Wednesday, April 05, 2006

Crise de nerf

Three million people on the streets of Paris. All protesting about the most minor of changes to labour laws that would probably have a slightly positive effect on the high rates of French unemployment.

This seems to be another waymark in the decline of France into political and economic irrelevance. President Jacques Chirac, himself re-elected for his second term only in preference to the extreme and thuggish Jean-Marie Le Pen, continues to brazen out a leadership that has utterly run out of ideas.

The narrow elite of the French Republic, educated in the Grandes Ecoles, seems gripped with doubt. The confidence of Charles de Gaulle or Jean Monnet in a certaine idee de La France has given way to a defensive and querulous determination to resist change. Now around 200,000 French citizens have come to Britain- French schools in London are massively over subscribed, and the streets of South Kensington now echo to the language of Voltaire on a scale not seen ever before. Could anything demonstrate more clearly the failure of "the French model" than the fact that its most gilded products can no longer find a satisfactory home in France?
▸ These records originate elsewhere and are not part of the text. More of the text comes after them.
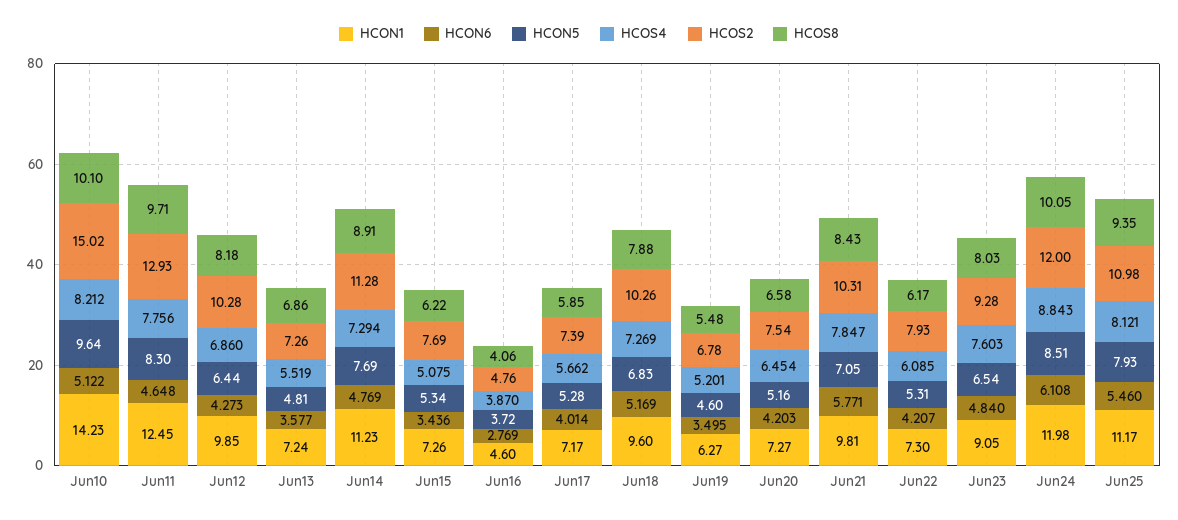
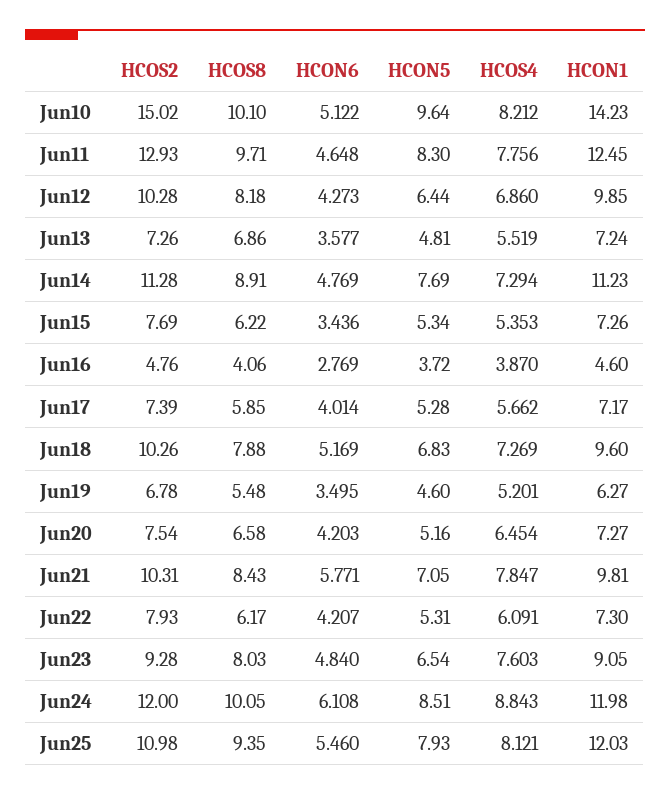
  {
    "HCON1": {
      "Jun10": 14.23,
      "Jun11": 12.45,
      "Jun12": 9.85,
      "Jun13": 7.24,
      "Jun14": 11.23,
      "Jun15": 7.26,
      "Jun16": 4.6,
      "Jun17": 7.17,
      "Jun18": 9.6,
      "Jun19": 6.27,
      "Jun20": 7.27,
      "Jun21": 9.81,
      "Jun22": 7.3,
      "Jun23": 9.05,
      "Jun24": 11.98,
-     "Jun25": 11.17
+     "Jun25": 12.03
    },
    "HCON6": {
      "Jun10": 5.122,
      "Jun11": 4.648,
      "Jun12": 4.273,
      "Jun13": 3.577,
      "Jun14": 4.769,
      "Jun15": 3.436,
      "Jun16": 2.769,
      "Jun17": 4.014,
      "Jun18": 5.169,
      "Jun19": 3.495,
      "Jun20": 4.203,
      "Jun21": 5.771,
      "Jun22": 4.207,
      "Jun23": 4.84,
      "Jun24": 6.108,
      "Jun25": 5.46
    },
    "HCON5": {
      "Jun10": 9.64,
      "Jun11": 8.3,
      "Jun12": 6.44,
      "Jun13": 4.81,
      "Jun14": 7.69,
      "Jun15": 5.34,
      "Jun16": 3.72,
      "Jun17": 5.28,
      "Jun18": 6.83,
      "Jun19": 4.6,
      "Jun20": 5.16,
      "Jun21": 7.05,
      "Jun22": 5.31,
      "Jun23": 6.54,
      "Jun24": 8.51,
      "Jun25": 7.93
    },
    "HCOS4": {
      "Jun10": 8.212,
      "Jun11": 7.756,
      "Jun12": 6.86,
      "Jun13": 5.519,
      "Jun14": 7.294,
-     "Jun15": 5.075,
+     "Jun15": 5.353,
      "Jun16": 3.87,
      "Jun17": 5.662,
      "Jun18": 7.269,
      "Jun19": 5.201,
      "Jun20": 6.454,
      "Jun21": 7.847,
-     "Jun22": 6.085,
+     "Jun22": 6.091,
      "Jun23": 7.603,
      "Jun24": 8.843,
      "Jun25": 8.121
    },
    "HCOS2": {
      "Jun10": 15.02,
      "Jun11": 12.93,
      "Jun12": 10.28,
      "Jun13": 7.26,
      "Jun14": 11.28,
      "Jun15": 7.69,
      "Jun16": 4.76,
      "Jun17": 7.39,
      "Jun18": 10.26,
      "Jun19": 6.78,
      "Jun20": 7.54,
      "Jun21": 10.31,
      "Jun22": 7.93,
      "Jun23": 9.28,
      "Jun24": 12,
      "Jun25": 10.98
    },
    "HCOS8": {
      "Jun10": 10.1,
      "Jun11": 9.71,
      "Jun12": 8.18,
      "Jun13": 6.86,
      "Jun14": 8.91,
      "Jun15": 6.22,
      "Jun16": 4.06,
      "Jun17": 5.85,
      "Jun18": 7.88,
      "Jun19": 5.48,
      "Jun20": 6.58,
      "Jun21": 8.43,
      "Jun22": 6.17,
      "Jun23": 8.03,
      "Jun24": 10.05,
      "Jun25": 9.35
    }
  }

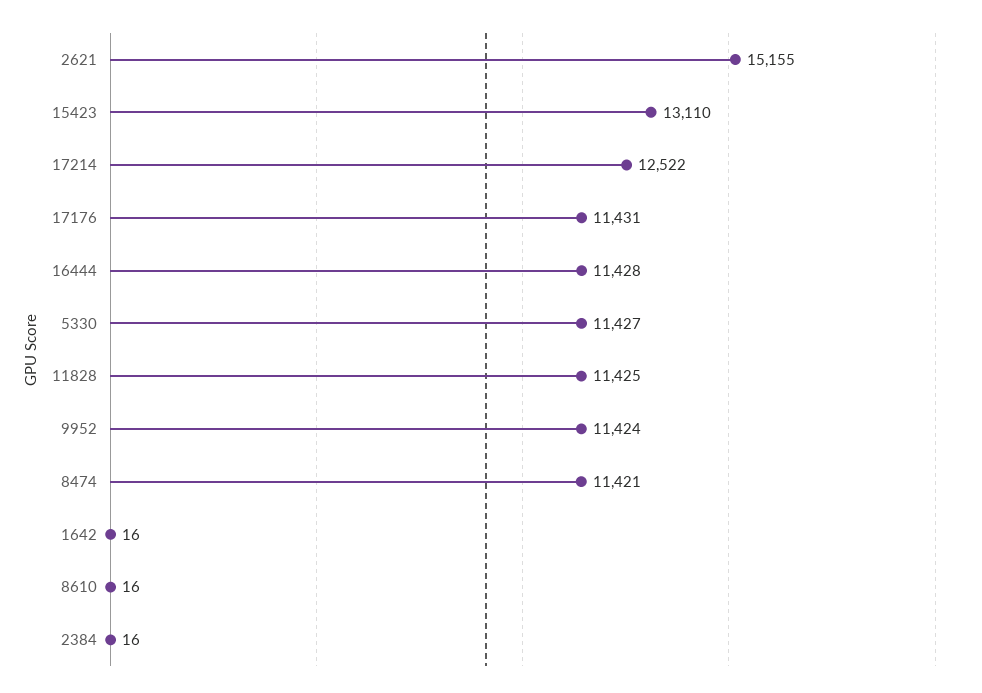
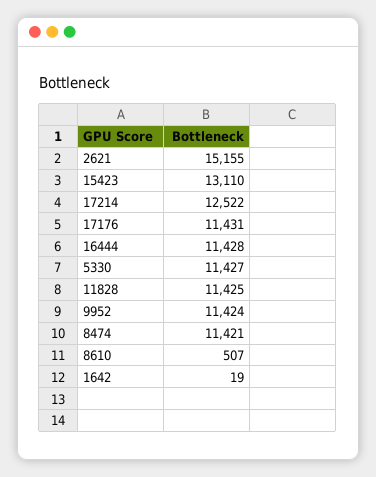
  {
    "2621": 15155,
    "15423": 13110,
    "17214": 12522,
    "17176": 11431,
    "16444": 11428,
    "5330": 11427,
    "11828": 11425,
    "9952": 11424,
    "8474": 11421,
-   "1642": 16,
+   "1642": 19,
-   "8610": 16,
+   "8610": 507
-   "2384": 16
  }

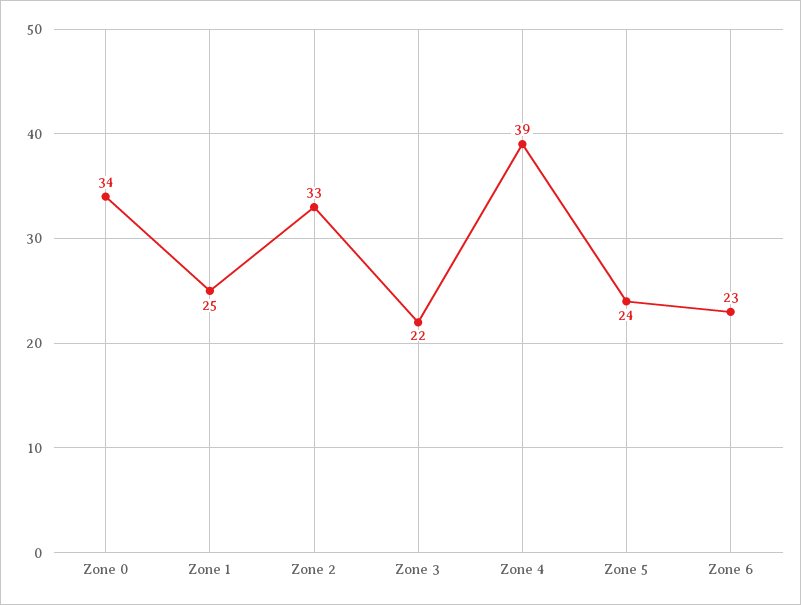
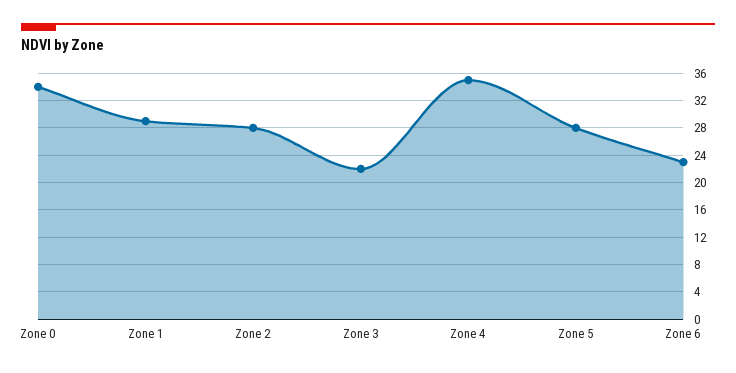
  {
    "Zone 0": 34,
-   "Zone 1": 25,
+   "Zone 1": 29,
-   "Zone 2": 33,
+   "Zone 2": 28,
    "Zone 3": 22,
-   "Zone 4": 39,
+   "Zone 4": 35,
-   "Zone 5": 24,
+   "Zone 5": 28,
    "Zone 6": 23
  }

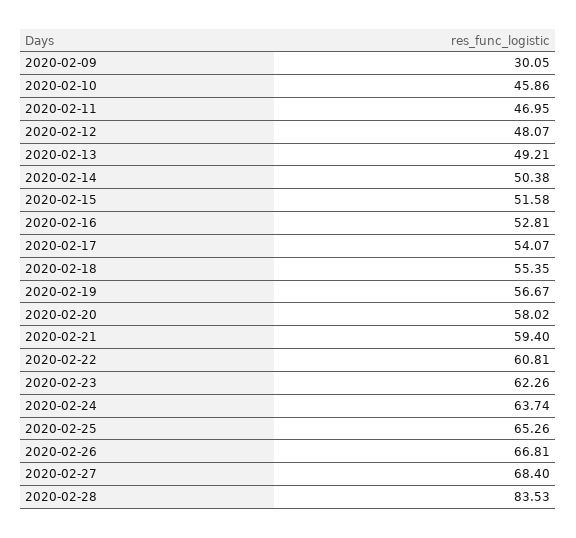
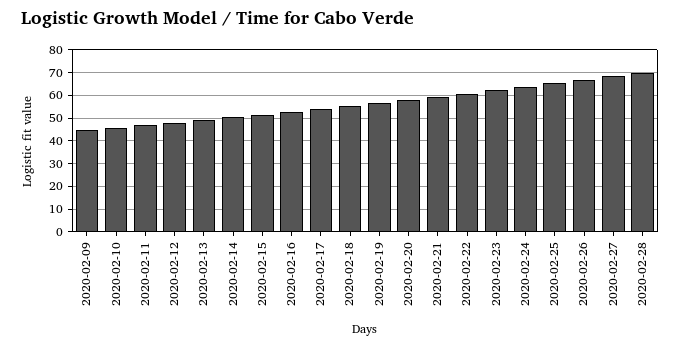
  {
-   "2020-02-09": 30.05,
+   "2020-02-09": 45,
    "2020-02-10": 45.86,
    "2020-02-11": 46.95,
    "2020-02-12": 48.07,
    "2020-02-13": 49.21,
    "2020-02-14": 50.38,
    "2020-02-15": 51.58,
    "2020-02-16": 52.81,
    "2020-02-17": 54.07,
    "2020-02-18": 55.35,
    "2020-02-19": 56.67,
    "2020-02-20": 58.02,
    "2020-02-21": 59.4,
    "2020-02-22": 60.81,
    "2020-02-23": 62.26,
    "2020-02-24": 63.74,
    "2020-02-25": 65.26,
    "2020-02-26": 66.81,
    "2020-02-27": 68.4,
-   "2020-02-28": 83.53
+   "2020-02-28": 70
  }

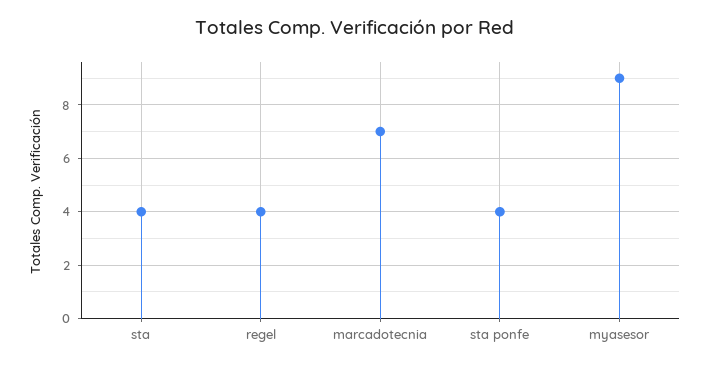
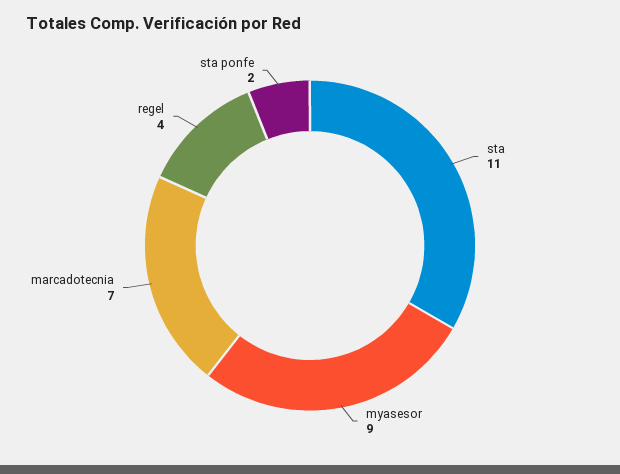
  {
-   "sta": 4,
+   "sta": 11,
    "regel": 4,
    "marcadotecnia": 7,
-   "sta ponfe": 4,
+   "sta ponfe": 2,
    "myasesor": 9
  }

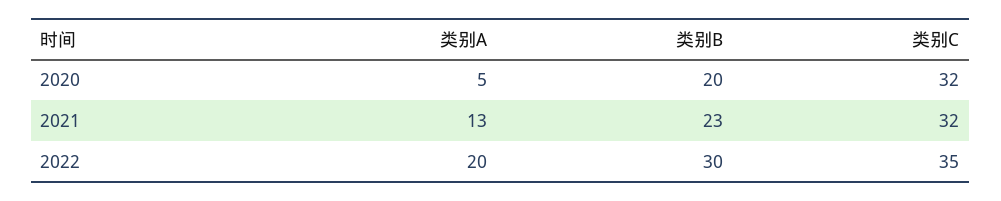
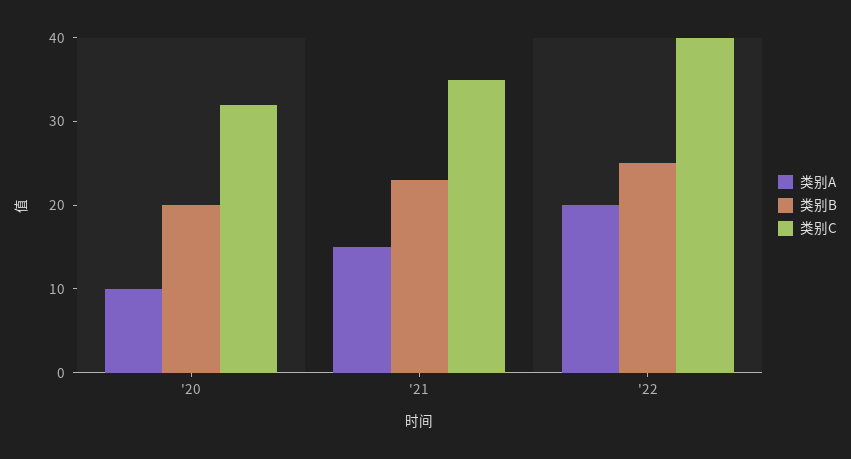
  {
    "类别A": {
-     "2020": 5,
+     "2020": 10,
-     "2021": 13,
+     "2021": 15,
      "2022": 20
    },
    "类别B": {
      "2020": 20,
      "2021": 23,
-     "2022": 30
+     "2022": 25
    },
    "类别C": {
      "2020": 32,
-     "2021": 32,
+     "2021": 35,
-     "2022": 35
+     "2022": 40
    }
  }

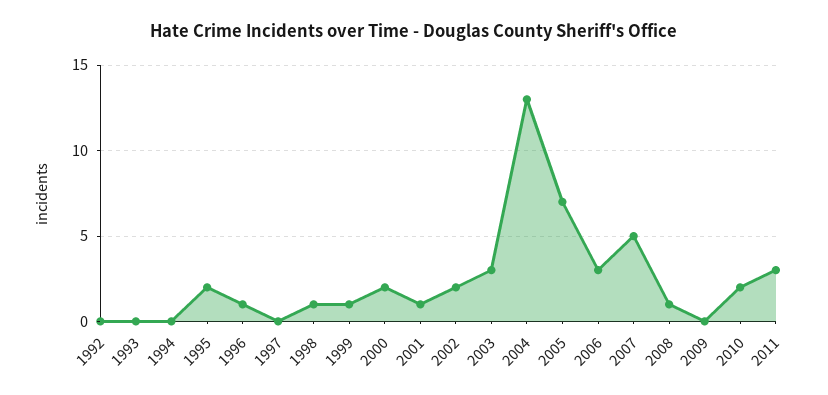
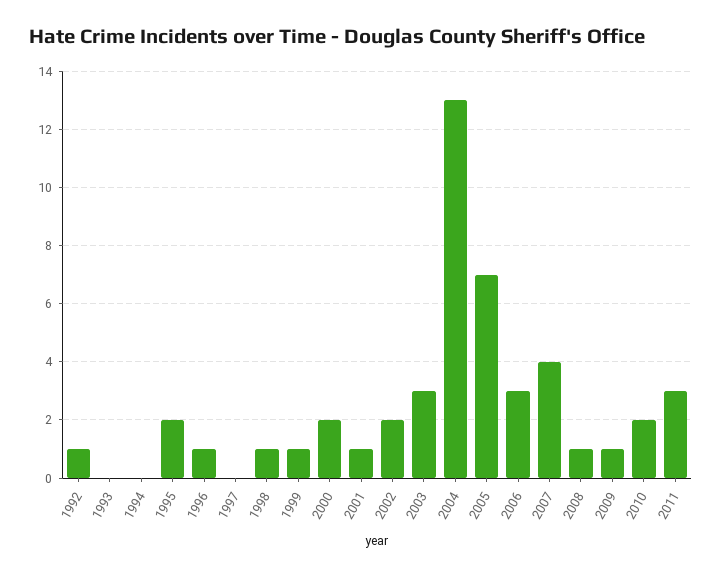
  {
-   "1992": 0,
+   "1992": 1,
    "1993": 0,
    "1994": 0,
    "1995": 2,
    "1996": 1,
    "1997": 0,
    "1998": 1,
    "1999": 1,
    "2000": 2,
    "2001": 1,
    "2002": 2,
    "2003": 3,
    "2004": 13,
    "2005": 7,
    "2006": 3,
-   "2007": 5,
+   "2007": 4,
    "2008": 1,
-   "2009": 0,
+   "2009": 1,
    "2010": 2,
    "2011": 3
  }

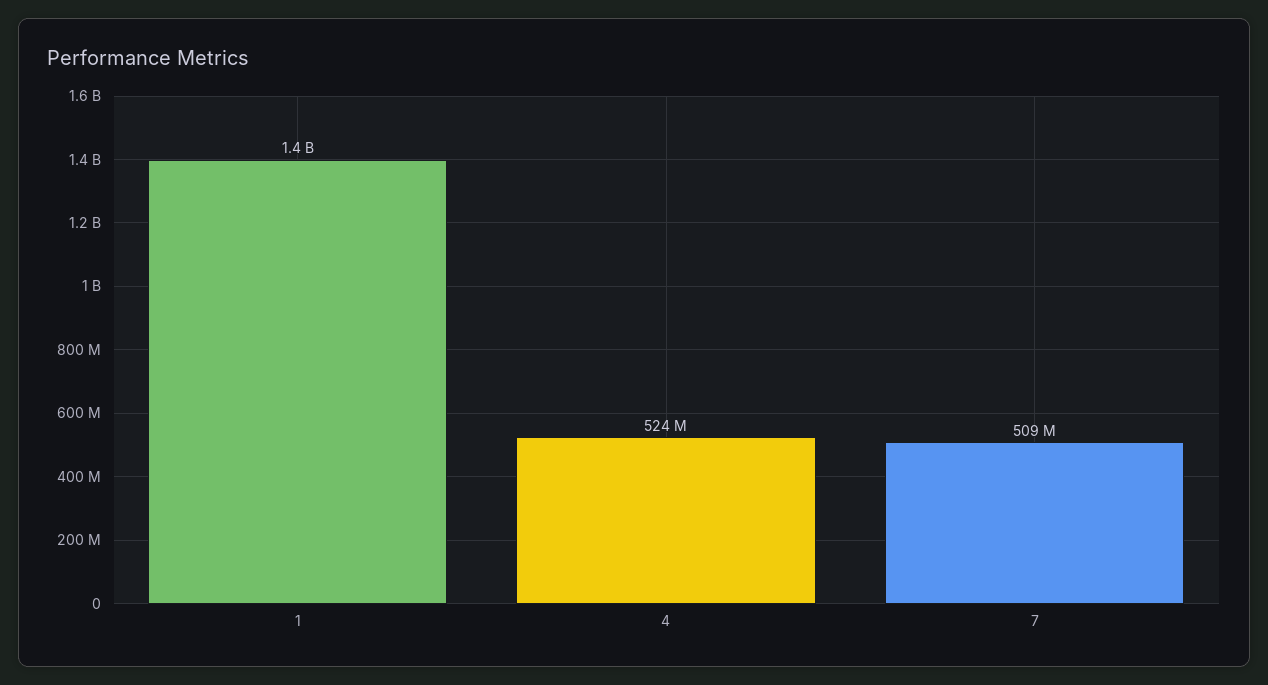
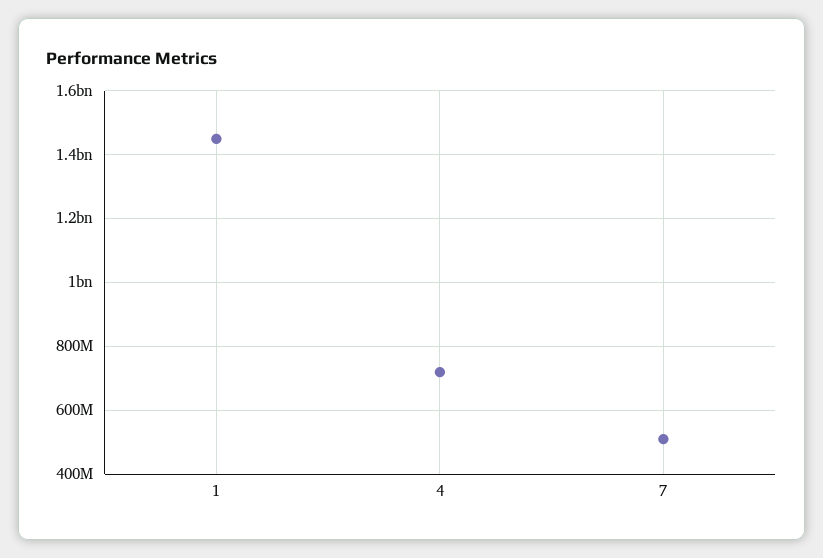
  {
    "1": 1400000000,
-   "4": 524000000,
+   "4": 720000000,
    "7": 509000000
  }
There is another side to the French nervous breakdown. In my own family, my French brother in law has built a highly successful business, despite the fact that he is not a product of the higher university system himself. However, he has built his business in Britain, since in France he may not rise beyond a certain level in either public or private sector. In the UK he is now a highly successful entrepreneur ( a word, I should remind President Bush, that is French in origin). As passionate Frenchman as he is, especially when it comes to sport, he finds far more opportunities in the UK than in France.

No wonder that three million people are on the streets- but they are fighting the wrong battles. No-one owes France a living, and no-one will pay French bills, if they themselves will not. The openness and ambition that characterized the first years of the French Fifth Republic has given way to fear. The theatrical exit that M. Chirac manufactured when one of his countrymen addressed a European body in English, reflected a cultural defensiveness rather than confidence. The rudeness that he showed to the new entrants into the European Union has not been forgotten. Despite being on the popular (and perhaps correct) side of the argument as far as the invasion of Iraq is concerned, France has squandered its opportunities.

France is at a crossroads- A key player in Europe seems depressingly unable to face up to the need for radical social changes in order to respond to the revitalised challenge of Asia. For as long as this willful blindness continues, the crisis will continue. However, this is France, and her fractious, argumentative and free people will not tolerate for long the kind of failure that this generation of politicians, drawn from the same narrow and homogeneous power elite, are prepared to serve up to them.

Vive La Revolution!

1 comment:

Cicero said...

Bloody Hell, I see that the French Embassy now thinks that over 400,000 Young, French workers have come to the UK... thought I detected better croissants at Pret a Manger.